OK, so i’m sure you’re wondering how you make a ‘healthy doughnut’? Do they even exist? Of course! But aren’t they supposed to be an indulgent treat when you just need something sweet and comforting to eat?
Well these are both of those, combined we’ll call them a ‘healthy treat’ as they are just the treat you’re looking for with that afternoon tea or coffee – all the pleasure, none of the guilt!

Pumpkin Spiced Doughnuts

Using coconut nectar sugar, no dairy, pumpkin purée (with all the goodness of high fibre, heart healthy, mood boosting pumpkins) these are already set to be a satisfying nibble.
Always the coconut fan, using coconut oil & sugar gives these a great taste and texture alongside the cinnamon/nutmeg/vanilla – not a processed ingredient in these, too right!

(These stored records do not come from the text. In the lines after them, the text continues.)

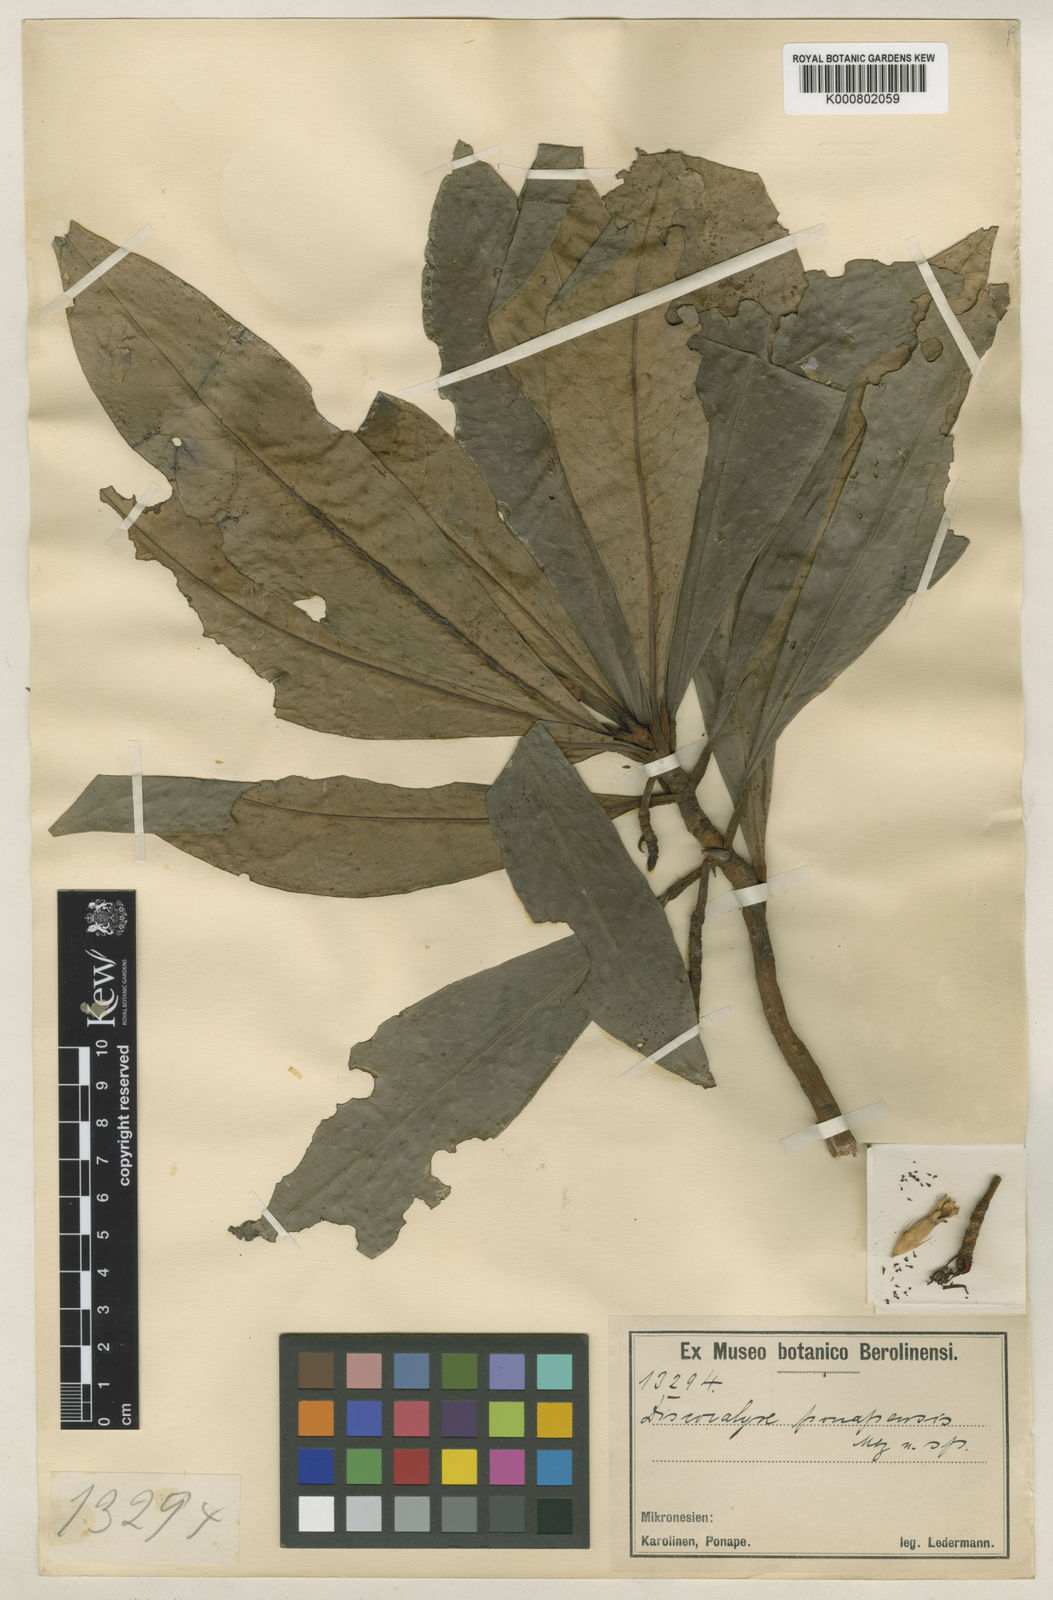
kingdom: Plantae
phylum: Tracheophyta
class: Magnoliopsida
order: Ericales
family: Primulaceae
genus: Discocalyx
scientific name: Discocalyx ponapensis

The recipe makes 6 pumpkin spiced doughnuts, you may however be referring back to this recipe and letting your friends and family know that there is life beyond Krispy Kremes…

Pumpkin Spiced Doughnuts

Pumpkin spiced doughnuts

(makes 6)
1 cup oat flour
1 tablespoon cornstarch
1 teaspoon baking powder
1/4 teaspoon baking soda
pinch salt
1/4 cup coconut sugar
1/2 teaspoon ginger, nutmeg + cinnamon

3/4 cup pumpkin purée
1 tablespoon flaxmeal + 1/4 cup coconut milk
2 tablespoons coconut oil
3 tablespoons maple syrup
1/ teaspoon vanilla extract

coconut cream frosting:
3 tablespoons coconut cream,1 tablespoon maple syrup, 1 tablespoon shredded coconut + 1/2 teaspoon vanilla extract

Method:

  1. Preheat oven to 180 ºC. Combine the flax + coconut water in a small bowl.
  2. Add the first 7 dry ingredients to a bowl + mix thoroughly.
  3. Add the pumpkin, oil, maple syrup + vanilla to the flax mixture + whisk well. Add this mixture to the dry bowl to produce a thick batter.
  4. Transfer the batter to a silicone or greased doughnut pan. Bake for 20 minutes or until inserted toothpick comes out clean.
  5. Blitz the icing ingredients together + smother. Eat any leftovers.